TASK DIRECTIONS
Set down the material in full. Keep every line exactly as it is.

RECORD EXTRACTS
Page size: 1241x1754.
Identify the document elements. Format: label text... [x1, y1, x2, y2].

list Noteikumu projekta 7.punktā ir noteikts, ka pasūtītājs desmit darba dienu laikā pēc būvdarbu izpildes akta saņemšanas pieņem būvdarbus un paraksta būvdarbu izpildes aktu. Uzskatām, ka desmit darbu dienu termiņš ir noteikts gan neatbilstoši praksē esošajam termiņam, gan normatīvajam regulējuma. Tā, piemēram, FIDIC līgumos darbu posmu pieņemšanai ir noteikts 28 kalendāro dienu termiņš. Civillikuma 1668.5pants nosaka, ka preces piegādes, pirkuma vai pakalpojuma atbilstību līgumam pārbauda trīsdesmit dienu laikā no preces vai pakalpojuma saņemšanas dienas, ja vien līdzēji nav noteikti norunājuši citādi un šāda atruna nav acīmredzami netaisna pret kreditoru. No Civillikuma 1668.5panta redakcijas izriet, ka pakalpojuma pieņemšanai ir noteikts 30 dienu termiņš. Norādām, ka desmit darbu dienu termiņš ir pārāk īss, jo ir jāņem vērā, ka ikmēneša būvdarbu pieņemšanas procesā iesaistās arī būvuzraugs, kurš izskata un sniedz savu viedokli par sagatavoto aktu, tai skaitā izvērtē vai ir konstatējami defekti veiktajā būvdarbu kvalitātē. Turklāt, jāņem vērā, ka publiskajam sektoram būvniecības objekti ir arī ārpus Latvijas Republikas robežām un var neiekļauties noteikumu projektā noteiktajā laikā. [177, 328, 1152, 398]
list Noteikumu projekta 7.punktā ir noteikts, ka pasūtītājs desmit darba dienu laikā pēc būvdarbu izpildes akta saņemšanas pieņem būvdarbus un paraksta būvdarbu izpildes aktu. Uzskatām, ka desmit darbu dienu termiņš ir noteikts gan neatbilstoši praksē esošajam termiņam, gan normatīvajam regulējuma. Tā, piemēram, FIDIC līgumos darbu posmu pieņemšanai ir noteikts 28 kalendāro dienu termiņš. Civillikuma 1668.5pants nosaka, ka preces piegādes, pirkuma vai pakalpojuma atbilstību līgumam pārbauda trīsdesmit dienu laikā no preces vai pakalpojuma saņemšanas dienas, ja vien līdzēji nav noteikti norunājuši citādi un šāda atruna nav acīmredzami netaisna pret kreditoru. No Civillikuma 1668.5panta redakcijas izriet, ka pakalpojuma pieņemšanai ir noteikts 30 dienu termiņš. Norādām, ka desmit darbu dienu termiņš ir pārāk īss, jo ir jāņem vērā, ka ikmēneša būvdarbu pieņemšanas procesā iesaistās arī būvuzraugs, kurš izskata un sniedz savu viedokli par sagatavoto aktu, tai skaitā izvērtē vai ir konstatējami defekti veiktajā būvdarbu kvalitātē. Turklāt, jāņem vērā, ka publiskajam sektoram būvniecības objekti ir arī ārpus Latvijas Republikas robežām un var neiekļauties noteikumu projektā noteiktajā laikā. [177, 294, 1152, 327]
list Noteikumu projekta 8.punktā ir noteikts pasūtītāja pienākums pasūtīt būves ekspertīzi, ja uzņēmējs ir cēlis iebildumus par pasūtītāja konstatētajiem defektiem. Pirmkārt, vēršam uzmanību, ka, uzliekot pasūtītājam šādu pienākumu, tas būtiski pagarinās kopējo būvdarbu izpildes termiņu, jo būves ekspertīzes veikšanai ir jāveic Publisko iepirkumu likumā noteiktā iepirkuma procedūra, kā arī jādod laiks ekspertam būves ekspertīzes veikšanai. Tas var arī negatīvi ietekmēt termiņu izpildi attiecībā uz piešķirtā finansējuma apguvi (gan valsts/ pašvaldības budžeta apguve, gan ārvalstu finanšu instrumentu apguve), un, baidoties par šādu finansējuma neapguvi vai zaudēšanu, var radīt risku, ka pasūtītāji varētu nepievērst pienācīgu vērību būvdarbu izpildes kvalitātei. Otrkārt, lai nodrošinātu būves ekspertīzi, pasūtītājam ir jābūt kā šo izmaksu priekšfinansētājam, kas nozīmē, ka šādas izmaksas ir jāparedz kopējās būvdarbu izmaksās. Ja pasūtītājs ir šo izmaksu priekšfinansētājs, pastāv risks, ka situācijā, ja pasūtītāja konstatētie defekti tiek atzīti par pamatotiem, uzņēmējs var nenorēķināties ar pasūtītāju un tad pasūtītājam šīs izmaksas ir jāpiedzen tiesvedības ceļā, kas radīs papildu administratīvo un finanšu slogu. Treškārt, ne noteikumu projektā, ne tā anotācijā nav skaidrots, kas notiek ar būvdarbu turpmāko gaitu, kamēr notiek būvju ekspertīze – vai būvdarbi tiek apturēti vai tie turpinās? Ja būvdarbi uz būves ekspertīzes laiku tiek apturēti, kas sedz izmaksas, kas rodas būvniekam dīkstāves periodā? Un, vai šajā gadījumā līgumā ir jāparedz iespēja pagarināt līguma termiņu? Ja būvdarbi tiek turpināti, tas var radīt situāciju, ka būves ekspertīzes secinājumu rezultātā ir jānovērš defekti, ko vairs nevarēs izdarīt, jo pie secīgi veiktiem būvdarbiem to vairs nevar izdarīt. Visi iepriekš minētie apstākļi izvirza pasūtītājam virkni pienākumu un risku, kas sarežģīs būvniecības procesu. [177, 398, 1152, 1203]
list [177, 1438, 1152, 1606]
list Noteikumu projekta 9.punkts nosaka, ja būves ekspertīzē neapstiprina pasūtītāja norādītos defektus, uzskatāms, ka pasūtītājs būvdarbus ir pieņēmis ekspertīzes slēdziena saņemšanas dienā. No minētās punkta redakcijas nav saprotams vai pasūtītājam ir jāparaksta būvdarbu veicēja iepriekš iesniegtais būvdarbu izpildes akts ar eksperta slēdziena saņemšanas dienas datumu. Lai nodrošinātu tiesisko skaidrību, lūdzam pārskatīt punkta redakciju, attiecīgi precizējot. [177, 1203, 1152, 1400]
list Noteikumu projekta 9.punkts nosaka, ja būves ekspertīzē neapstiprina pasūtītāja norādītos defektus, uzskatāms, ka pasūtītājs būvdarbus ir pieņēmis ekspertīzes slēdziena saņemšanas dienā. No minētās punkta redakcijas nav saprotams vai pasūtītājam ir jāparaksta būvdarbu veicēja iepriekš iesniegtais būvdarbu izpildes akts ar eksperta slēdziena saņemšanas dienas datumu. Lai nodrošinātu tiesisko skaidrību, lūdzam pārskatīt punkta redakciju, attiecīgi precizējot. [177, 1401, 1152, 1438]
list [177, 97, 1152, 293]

ANSWER SECTION
Page size: 1241x1754.
Identify the document elements. Format: label text... [x1, y1, x2, y2].

list Noteikumu projekta 7.punktā ir noteikts, ka pasūtītājs desmit darba dienu laikā pēc būvdarbu izpildes akta saņemšanas pieņem būvdarbus un paraksta būvdarbu izpildes aktu. Uzskatām, ka desmit darbu dienu termiņš ir noteikts gan neatbilstoši praksē esošajam termiņam, gan normatīvajam regulējuma. Tā, piemēram, FIDIC līgumos darbu posmu pieņemšanai ir noteikts 28 kalendāro dienu termiņš. Civillikuma 1668.5pants nosaka, ka preces piegādes, pirkuma vai pakalpojuma atbilstību līgumam pārbauda trīsdesmit dienu laikā no preces vai pakalpojuma saņemšanas dienas, ja vien līdzēji nav noteikti norunājuši citādi un šāda atruna nav acīmredzami netaisna pret kreditoru. No Civillikuma 1668.5panta redakcijas izriet, ka pakalpojuma pieņemšanai ir noteikts 30 dienu termiņš. Norādām, ka desmit darbu dienu termiņš ir pārāk īss, jo ir jāņem vērā, ka ikmēneša būvdarbu pieņemšanas procesā iesaistās arī būvuzraugs, kurš izskata un sniedz savu viedokli par sagatavoto aktu, tai skaitā izvērtē vai ir konstatējami defekti veiktajā būvdarbu kvalitātē. Turklāt, jāņem vērā, ka publiskajam sektoram būvniecības objekti ir arī ārpus Latvijas Republikas robežām un var neiekļauties noteikumu projektā noteiktajā laikā. [177, 328, 1152, 398]
list Noteikumu projekta 7.punktā ir noteikts, ka pasūtītājs desmit darba dienu laikā pēc būvdarbu izpildes akta saņemšanas pieņem būvdarbus un paraksta būvdarbu izpildes aktu. Uzskatām, ka desmit darbu dienu termiņš ir noteikts gan neatbilstoši praksē esošajam termiņam, gan normatīvajam regulējuma. Tā, piemēram, FIDIC līgumos darbu posmu pieņemšanai ir noteikts 28 kalendāro dienu termiņš. Civillikuma 1668.5pants nosaka, ka preces piegādes, pirkuma vai pakalpojuma atbilstību līgumam pārbauda trīsdesmit dienu laikā no preces vai pakalpojuma saņemšanas dienas, ja vien līdzēji nav noteikti norunājuši citādi un šāda atruna nav acīmredzami netaisna pret kreditoru. No Civillikuma 1668.5panta redakcijas izriet, ka pakalpojuma pieņemšanai ir noteikts 30 dienu termiņš. Norādām, ka desmit darbu dienu termiņš ir pārāk īss, jo ir jāņem vērā, ka ikmēneša būvdarbu pieņemšanas procesā iesaistās arī būvuzraugs, kurš izskata un sniedz savu viedokli par sagatavoto aktu, tai skaitā izvērtē vai ir konstatējami defekti veiktajā būvdarbu kvalitātē. Turklāt, jāņem vērā, ka publiskajam sektoram būvniecības objekti ir arī ārpus Latvijas Republikas robežām un var neiekļauties noteikumu projektā noteiktajā laikā. [177, 294, 1152, 327]
list Noteikumu projekta 8.punktā ir noteikts pasūtītāja pienākums pasūtīt būves ekspertīzi, ja uzņēmējs ir cēlis iebildumus par pasūtītāja konstatētajiem defektiem. Pirmkārt, vēršam uzmanību, ka, uzliekot pasūtītājam šādu pienākumu, tas būtiski pagarinās kopējo būvdarbu izpildes termiņu, jo būves ekspertīzes veikšanai ir jāveic Publisko iepirkumu likumā noteiktā iepirkuma procedūra, kā arī jādod laiks ekspertam būves ekspertīzes veikšanai. Tas var arī negatīvi ietekmēt termiņu izpildi attiecībā uz piešķirtā finansējuma apguvi (gan valsts/ pašvaldības budžeta apguve, gan ārvalstu finanšu instrumentu apguve), un, baidoties par šādu finansējuma neapguvi vai zaudēšanu, var radīt risku, ka pasūtītāji varētu nepievērst pienācīgu vērību būvdarbu izpildes kvalitātei. Otrkārt, lai nodrošinātu būves ekspertīzi, pasūtītājam ir jābūt kā šo izmaksu priekšfinansētājam, kas nozīmē, ka šādas izmaksas ir jāparedz kopējās būvdarbu izmaksās. Ja pasūtītājs ir šo izmaksu priekšfinansētājs, pastāv risks, ka situācijā, ja pasūtītāja konstatētie defekti tiek atzīti par pamatotiem, uzņēmējs var nenorēķināties ar pasūtītāju un tad pasūtītājam šīs izmaksas ir jāpiedzen tiesvedības ceļā, kas radīs papildu administratīvo un finanšu slogu. Treškārt, ne noteikumu projektā, ne tā anotācijā nav skaidrots, kas notiek ar būvdarbu turpmāko gaitu, kamēr notiek būvju ekspertīze – vai būvdarbi tiek apturēti vai tie turpinās? Ja būvdarbi uz būves ekspertīzes laiku tiek apturēti, kas sedz izmaksas, kas rodas būvniekam dīkstāves periodā? Un, vai šajā gadījumā līgumā ir jāparedz iespēja pagarināt līguma termiņu? Ja būvdarbi tiek turpināti, tas var radīt situāciju, ka būves ekspertīzes secinājumu rezultātā ir jānovērš defekti, ko vairs nevarēs izdarīt, jo pie secīgi veiktiem būvdarbiem to vairs nevar izdarīt. Visi iepriekš minētie apstākļi izvirza pasūtītājam virkni pienākumu un risku, kas sarežģīs būvniecības procesu. [177, 398, 1152, 1203]
list [177, 1438, 1152, 1606]
list Noteikumu projekta 9.punkts nosaka, ja būves ekspertīzē neapstiprina pasūtītāja norādītos defektus, uzskatāms, ka pasūtītājs būvdarbus ir pieņēmis ekspertīzes slēdziena saņemšanas dienā. No minētās punkta redakcijas nav saprotams vai pasūtītājam ir jāparaksta būvdarbu veicēja iepriekš iesniegtais būvdarbu izpildes akts ar eksperta slēdziena saņemšanas dienas datumu. Lai nodrošinātu tiesisko skaidrību, lūdzam pārskatīt punkta redakciju, attiecīgi precizējot. [177, 1203, 1152, 1400]
list Noteikumu projekta 9.punkts nosaka, ja būves ekspertīzē neapstiprina pasūtītāja norādītos defektus, uzskatāms, ka pasūtītājs būvdarbus ir pieņēmis ekspertīzes slēdziena saņemšanas dienā. No minētās punkta redakcijas nav saprotams vai pasūtītājam ir jāparaksta būvdarbu veicēja iepriekš iesniegtais būvdarbu izpildes akts ar eksperta slēdziena saņemšanas dienas datumu. Lai nodrošinātu tiesisko skaidrību, lūdzam pārskatīt punkta redakciju, attiecīgi precizējot. [177, 1401, 1152, 1438]
list [177, 97, 1152, 293]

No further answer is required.